Die erste Frage, die sich Pfäfflin und Müller stellten: Was passt zum Charakter des Fahrzeugs? Klar ist: Was immer sie auch komponieren, es darf getreu der Porsche-Philosophie kein Klang sein, der nichts mit dem Fahrzeug zu tun hat. Eine klare Absage also an Kunstklänge à la Star Wars. „Es wird für den Kunden nicht möglich sein, für seinen elektrischen Porsche einen neuen Sound herunterzuladen wie einen Klingelton für sein Mobiltelefon“, sagt Pfäfflin. Die Porsche-Experten glauben auch nicht, dass es sinnvoll ist, bei einem so grundlegend neuen Produkt und neuer Technologie schon zu Beginn der Entwicklung eine Massenmeinung einzuholen.

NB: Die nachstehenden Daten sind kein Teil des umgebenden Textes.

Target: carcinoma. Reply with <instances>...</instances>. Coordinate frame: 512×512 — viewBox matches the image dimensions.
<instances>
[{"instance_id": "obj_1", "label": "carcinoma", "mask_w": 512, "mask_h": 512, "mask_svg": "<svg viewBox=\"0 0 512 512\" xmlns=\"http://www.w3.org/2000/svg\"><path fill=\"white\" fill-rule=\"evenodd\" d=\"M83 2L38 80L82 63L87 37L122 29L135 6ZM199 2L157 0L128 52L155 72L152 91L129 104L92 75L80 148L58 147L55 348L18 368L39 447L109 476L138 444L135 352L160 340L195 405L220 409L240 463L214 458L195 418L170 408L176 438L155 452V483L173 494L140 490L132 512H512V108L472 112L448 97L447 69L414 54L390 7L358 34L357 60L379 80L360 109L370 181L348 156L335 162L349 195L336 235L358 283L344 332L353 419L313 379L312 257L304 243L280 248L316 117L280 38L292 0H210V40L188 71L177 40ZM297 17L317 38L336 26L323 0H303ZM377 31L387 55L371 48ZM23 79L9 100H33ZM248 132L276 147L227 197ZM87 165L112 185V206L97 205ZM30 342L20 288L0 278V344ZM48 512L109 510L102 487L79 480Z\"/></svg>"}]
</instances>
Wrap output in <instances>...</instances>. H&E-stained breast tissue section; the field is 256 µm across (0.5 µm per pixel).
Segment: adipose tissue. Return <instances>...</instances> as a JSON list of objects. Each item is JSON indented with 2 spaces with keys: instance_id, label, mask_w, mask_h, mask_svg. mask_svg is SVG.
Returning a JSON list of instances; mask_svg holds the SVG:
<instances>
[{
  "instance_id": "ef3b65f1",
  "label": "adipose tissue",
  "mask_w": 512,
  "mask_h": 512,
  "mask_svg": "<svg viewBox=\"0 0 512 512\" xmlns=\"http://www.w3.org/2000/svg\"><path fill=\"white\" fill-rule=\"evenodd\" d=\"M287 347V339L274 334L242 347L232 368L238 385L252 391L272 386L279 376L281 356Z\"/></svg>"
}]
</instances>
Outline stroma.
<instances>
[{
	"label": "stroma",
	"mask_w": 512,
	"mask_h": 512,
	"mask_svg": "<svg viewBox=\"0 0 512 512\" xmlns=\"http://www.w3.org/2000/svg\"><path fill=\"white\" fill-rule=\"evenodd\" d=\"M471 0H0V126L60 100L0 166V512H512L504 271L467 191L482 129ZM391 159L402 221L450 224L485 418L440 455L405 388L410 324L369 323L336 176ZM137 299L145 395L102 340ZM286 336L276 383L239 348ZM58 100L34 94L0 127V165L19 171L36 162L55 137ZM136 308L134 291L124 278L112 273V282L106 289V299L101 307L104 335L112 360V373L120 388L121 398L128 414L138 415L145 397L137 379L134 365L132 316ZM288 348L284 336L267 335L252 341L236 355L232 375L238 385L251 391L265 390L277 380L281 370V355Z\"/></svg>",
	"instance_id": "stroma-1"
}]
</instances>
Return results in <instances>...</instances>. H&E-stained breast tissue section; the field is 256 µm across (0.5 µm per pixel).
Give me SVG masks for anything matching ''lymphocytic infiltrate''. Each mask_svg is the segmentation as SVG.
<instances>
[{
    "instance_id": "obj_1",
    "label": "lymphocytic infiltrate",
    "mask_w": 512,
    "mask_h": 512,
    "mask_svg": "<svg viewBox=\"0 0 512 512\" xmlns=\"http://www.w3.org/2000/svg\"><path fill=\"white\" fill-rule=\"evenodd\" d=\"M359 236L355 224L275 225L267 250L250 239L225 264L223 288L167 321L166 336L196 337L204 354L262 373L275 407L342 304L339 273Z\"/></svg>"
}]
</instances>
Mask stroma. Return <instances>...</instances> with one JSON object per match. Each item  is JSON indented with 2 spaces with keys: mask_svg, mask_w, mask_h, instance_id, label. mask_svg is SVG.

„Jeder Kunde hat eine ganz individuelle Haltung“, so Pfäfflin. „Doch wie soll man eine Sinfonie beurteilen, die man noch nie gehört hat? Unsere Kunden erwarten von Porsche immer auch eine Orientierung.“ Wie die Serienversion des Mission E klingen wird, ist noch nicht entschieden. Sicher ist jedoch, dass die Rolle der Akustiker in der Fahrzeugentwicklung noch wichtiger wird. Denn trotz des über Innen- und Außenlautsprecher verstärkten Sounds fällt das absolute Geräuschniveau geringer aus. Daher ist es entscheidend, dass keine Störgeräusche auftreten, weder von mechanischen Bauteilen noch bei höherer Geschwindigkeit durch den Fahrtwind. Eine enge Zusammenarbeit mit den Entwicklerkollegen, beispielsweise im Windkanal, soll für Pfäfflin und Müller sicherstellen, dass am Ende der Porsche-Klang steht. Sollte im Fahrversuch dann doch ein Misston auftreten, haben die beiden noch ein Wundermittel parat, das bereits bei Fahrzeugen mit Verbrennungsmotor zum Einsatz kam: die akustische Kamera. Die Kombination von Fotosensor und Richtmikrofonen ermöglicht es, in den Tiefen der Karosserie verborgene Schallquellen sichtbar zu machen.

Große Oper

Die Akustikexperten von Porsche sind keine Künstler, sondern Ingenieure und Physiker. Nüchtern beschäftigen sie sich mit Motorordnungen, Strömungsberechnungen, Frequenzanalysen. Und doch: In manchen Momenten durchbricht schlagartig ein emotionales Ereignis den Arbeitstag der Experten. Etwa wenn sie auf der Suche nach Vorbildern in einer eigens aufgebauten Akustikdatenbank stöbern und auf den Klang eines historischen Le-Mans-Rennwagens stoßen. „Da bekomme ich Gänsehaut“, gesteht Pfäfflin. Da capo, bitte, bei jedem neuen Porsche-Modell, unabhängig, welcher Antrieb es in die Zukunft beschleunigt!